# [Dataset records]
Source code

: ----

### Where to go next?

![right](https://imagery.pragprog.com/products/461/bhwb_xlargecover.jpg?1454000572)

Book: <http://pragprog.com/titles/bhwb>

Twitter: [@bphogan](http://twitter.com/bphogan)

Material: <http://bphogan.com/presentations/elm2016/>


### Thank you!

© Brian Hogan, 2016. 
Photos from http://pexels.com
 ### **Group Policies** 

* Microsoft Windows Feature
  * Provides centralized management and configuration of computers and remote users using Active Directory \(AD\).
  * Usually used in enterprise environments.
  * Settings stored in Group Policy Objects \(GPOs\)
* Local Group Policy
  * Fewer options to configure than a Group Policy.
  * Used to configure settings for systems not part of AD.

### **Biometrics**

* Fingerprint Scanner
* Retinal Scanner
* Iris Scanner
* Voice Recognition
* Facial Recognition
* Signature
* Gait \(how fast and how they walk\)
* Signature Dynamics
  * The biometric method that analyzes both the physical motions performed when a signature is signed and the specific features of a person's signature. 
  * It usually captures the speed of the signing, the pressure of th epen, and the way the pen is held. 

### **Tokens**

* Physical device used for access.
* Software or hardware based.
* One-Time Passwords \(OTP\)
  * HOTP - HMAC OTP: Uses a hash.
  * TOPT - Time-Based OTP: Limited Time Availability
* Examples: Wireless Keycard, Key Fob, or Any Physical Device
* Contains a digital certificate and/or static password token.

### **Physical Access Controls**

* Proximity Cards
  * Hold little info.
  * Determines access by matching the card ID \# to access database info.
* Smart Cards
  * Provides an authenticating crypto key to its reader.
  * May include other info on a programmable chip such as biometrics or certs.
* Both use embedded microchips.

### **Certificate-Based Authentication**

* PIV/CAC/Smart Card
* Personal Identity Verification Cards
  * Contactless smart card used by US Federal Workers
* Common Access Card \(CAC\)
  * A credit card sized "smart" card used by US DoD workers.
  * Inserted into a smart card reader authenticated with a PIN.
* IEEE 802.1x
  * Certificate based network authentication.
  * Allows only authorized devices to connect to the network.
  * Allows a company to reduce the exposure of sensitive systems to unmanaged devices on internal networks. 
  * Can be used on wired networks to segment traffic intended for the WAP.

# [Task goal]
Spot the lines above that mention "configure" and copy them.

# [Response for this exercise]
  * Fewer options to configure than a Group Policy.
  * Used to configure settings for systems not part of AD.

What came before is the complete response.